4.7.3. Uzaktan Algılama Teknikleri

Arkeolojik alanlarda kültür varlıklarının üzerinde yapılan CBS çalışmalarına yönelik yapılan çalışmalarda uzaktan algılama teknikleri de yoğun olarak kullanılmaktadır. Uzaktan algılama teknikleri, çalışma alanının fiziki coğrafyasının hâlihazır durumunun dijital ortamda incelenmesinde, çeşitli niteliklerde haritalarının üretilmesinde, planlanmasında, takip edilmesinde, ortaya çıkan tahribatların saptanmasında ve doğal ortamı oluşturan kaynakların yönetiminde kullanılmaktadır. Bu teknik ile elde edilen uydu görüntüleri yardımıyla, ihtiyaca göre hassasiyeti büyük önem taşımayan, çalışma alanlarında bulunan güncel mekânsal verilerin hızlıca toplanması ve depolanması mümkün hale gelmiştir. Uydu görüntülerinin bilgisayar ortamında değerlendirilebilmesi, mekânsal verilerin tespit edilmesi ve Coğrafi Bilgi Sistemleri ile bütünleşebilmesi, düzenli olarak güncelleştirilmeye ve meydana gelen değişiklikleri izlemeye imkân tanıması, uzaktan algılama yöntemlerinin tercih edilmesi için öne çıkan maddeler arasındadır. Uydulardan elde edilen görüntüler ve görüntü işleme teknikleri, yer yüzeyi hakkında birçok verinin hızlı ve doğru bir şekilde elde edilme imkânı vermesinin yanında, yeryüzü parçası ile ilgili çok çeşitli mekânsal analizleri yapma ve analizler sonucu insanlık adına faydalı sonuçlara ulaşma olanağı da sunmaktadır. Elde edilen coğrafi verilerin kullanılacağı durumlar değerlendirilerek ihtiyaç doğrultusunda uygun

şekilde tasarlanan bir coğrafi bilgi sisteminde, depolanması, sistemin sunacağı analiz kabiliyeti ile birlikte planlama, karar verme ve yönetim aşamasında önemli ve faydalı olanaklar sunmaktadır (Koç ve Yener, 2001).

Görev Listesi:
a. Alıştırma metnindeki "Arkeolojik alanlarda kültür varlıklarının" sözleriyle başlayan paragrafı, ana bilgilerini koruyarak madde madde yeniden yazınız.
b. Alıştırma metnini, uzaktan algılama konusunu işleyerek kaldığı yerden sürdürünüz.

Verilen Kayıtlar:
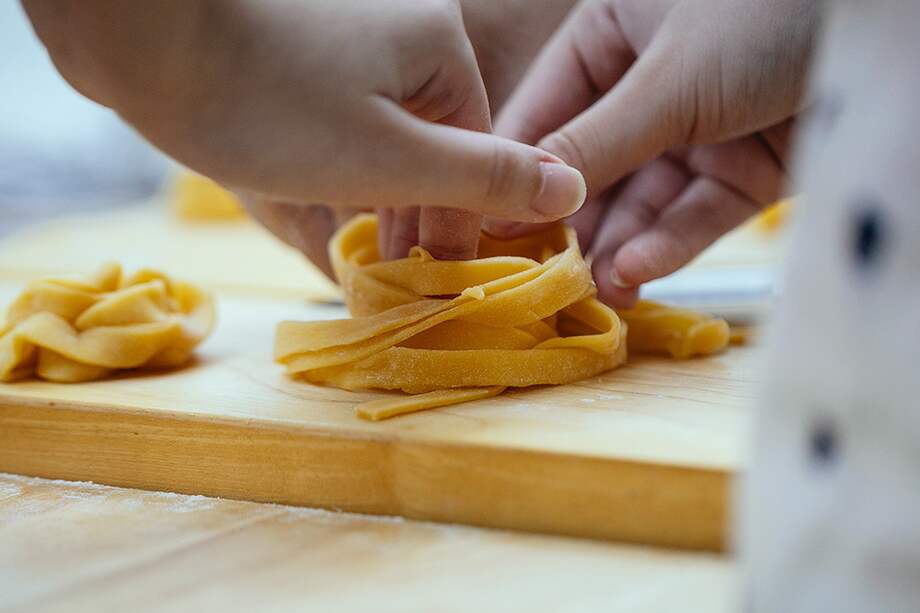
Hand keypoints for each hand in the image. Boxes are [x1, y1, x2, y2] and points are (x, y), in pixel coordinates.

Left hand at [247, 0, 581, 275]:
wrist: (143, 36)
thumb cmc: (269, 104)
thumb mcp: (389, 157)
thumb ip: (481, 178)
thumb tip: (570, 189)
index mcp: (440, 48)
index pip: (475, 153)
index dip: (456, 223)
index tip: (433, 280)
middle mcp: (403, 31)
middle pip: (431, 141)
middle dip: (414, 213)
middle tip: (390, 276)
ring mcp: (348, 35)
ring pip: (384, 131)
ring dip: (376, 194)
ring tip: (356, 251)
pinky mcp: (300, 46)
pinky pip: (341, 115)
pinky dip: (339, 162)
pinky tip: (321, 197)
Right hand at [492, 0, 816, 306]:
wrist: (890, 19)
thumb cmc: (766, 10)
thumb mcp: (667, 80)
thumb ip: (593, 142)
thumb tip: (521, 198)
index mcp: (611, 35)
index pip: (546, 112)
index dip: (517, 173)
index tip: (486, 229)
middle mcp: (649, 84)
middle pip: (593, 167)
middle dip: (570, 222)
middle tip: (541, 278)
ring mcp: (699, 129)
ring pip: (644, 200)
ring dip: (617, 246)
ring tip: (591, 291)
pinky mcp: (746, 168)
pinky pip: (696, 213)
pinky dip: (667, 244)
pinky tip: (634, 274)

Görevlerin Cevapları:
a.
- Arkeolojik alanlarda kültür varlıkları üzerine yapılan CBS çalışmalarında uzaktan algılama teknikleri yoğun olarak kullanılır.
- Bu teknikler şu işlerde kullanılır: fiziki coğrafyanın mevcut durumunu dijital ortamda incelemek, çeşitli haritalar üretmek, planlama ve takip yapmak, tahribatları saptamak ve doğal kaynakları yönetmek.
- Uydu görüntüleri sayesinde, hassasiyetin büyük önem taşımadığı durumlarda güncel mekânsal veriler hızlıca toplanıp depolanabilir.
- Bu yöntemlerin tercih edilme nedenleri şunlardır:
  - Görüntüler bilgisayar ortamında değerlendirilebilir.
  - Mekânsal veriler tespit edilebilir ve Coğrafi Bilgi Sistemleri ile bütünleştirilebilir.
  - Veriler düzenli olarak güncellenebilir ve değişiklikler izlenebilir.
- Uydu görüntüleri ve görüntü işleme teknikleri, yer yüzeyi hakkında hızlı ve doğru veri sağlar. Ayrıca çeşitli mekânsal analizler yaparak insanlık için faydalı sonuçlara ulaşmayı mümkün kılar.
- Verilerin ihtiyaca göre tasarlanmış bir coğrafi bilgi sisteminde depolanması, sistemin analiz kabiliyetiyle birlikte planlama, karar verme ve yönetim aşamalarında önemli olanaklar sunar.

b.
Yukarıda bahsedilen detaylara ek olarak uzaktan algılama tekniği ile elde edilen dijital görüntüler için diğer bir konu da çözünürlüktür. Günümüzde uzaktan algılama uygulamalarında ihtiyaca göre farklı uzaysal çözünürlüklerde çeşitli uydulardan yararlanılmaktadır. Uzaktan algılama, olası arkeolojik sit alanlarının belirlenmesinde, görsel yüzey modellerinin oluşturulmasında, çalışma alanına ilişkin verilerin toplanmasında, toplanan veriler üzerinde çeşitli analizler yapılmasında ve analizler sonucu doğru sonuçlara ulaşılmasında yaygın olarak kullanılmaktadır. Kültürel mirasın korunmasına yönelik çalışmalarda yaygın olarak kullanılan bu ölçüm tekniğine dayalı ürünlerin diğer ölçüm teknikleri ile bütünleştirilebilmesi olanaklı olup, bu suretle mekâna ilişkin tamamlayıcı objelerin de Coğrafi Bilgi Sistemi kapsamında yer alması ile mekânsal algının arttırılması önemli bir gelişmedir (Girişken, 2010).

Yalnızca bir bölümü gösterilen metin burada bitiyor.